»»

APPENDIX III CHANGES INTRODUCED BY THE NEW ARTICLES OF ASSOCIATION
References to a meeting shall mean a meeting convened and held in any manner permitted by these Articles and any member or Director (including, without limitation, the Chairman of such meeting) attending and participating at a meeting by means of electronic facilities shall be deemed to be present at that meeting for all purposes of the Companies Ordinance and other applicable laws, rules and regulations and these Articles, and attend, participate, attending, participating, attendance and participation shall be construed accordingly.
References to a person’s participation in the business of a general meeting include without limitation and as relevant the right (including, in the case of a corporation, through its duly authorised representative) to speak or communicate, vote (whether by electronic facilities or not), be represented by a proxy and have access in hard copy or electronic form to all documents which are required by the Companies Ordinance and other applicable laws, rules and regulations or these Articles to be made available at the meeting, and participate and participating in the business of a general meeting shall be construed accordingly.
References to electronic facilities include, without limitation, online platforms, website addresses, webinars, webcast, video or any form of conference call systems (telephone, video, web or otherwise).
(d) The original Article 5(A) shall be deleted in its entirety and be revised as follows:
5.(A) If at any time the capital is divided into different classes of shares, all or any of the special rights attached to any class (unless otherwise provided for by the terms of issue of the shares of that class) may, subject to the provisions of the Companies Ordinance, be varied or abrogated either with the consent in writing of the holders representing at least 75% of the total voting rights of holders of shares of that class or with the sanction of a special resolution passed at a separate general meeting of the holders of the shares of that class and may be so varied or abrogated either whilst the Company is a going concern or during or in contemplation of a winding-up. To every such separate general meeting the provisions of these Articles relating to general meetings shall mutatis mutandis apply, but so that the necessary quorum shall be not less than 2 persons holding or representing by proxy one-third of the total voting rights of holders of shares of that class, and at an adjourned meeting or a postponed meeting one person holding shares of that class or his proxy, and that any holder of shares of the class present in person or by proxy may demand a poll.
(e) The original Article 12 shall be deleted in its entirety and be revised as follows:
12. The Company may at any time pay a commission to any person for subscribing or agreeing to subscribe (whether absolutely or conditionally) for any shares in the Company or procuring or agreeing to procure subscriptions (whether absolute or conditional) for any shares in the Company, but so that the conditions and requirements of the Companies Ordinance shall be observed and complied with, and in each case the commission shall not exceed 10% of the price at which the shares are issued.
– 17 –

««

WORK REQUEST: Show every line of the records above that contains the word "revised".

TASK RESULT:
(d) The original Article 5(A) shall be deleted in its entirety and be revised as follows:
(e) The original Article 12 shall be deleted in its entirety and be revised as follows:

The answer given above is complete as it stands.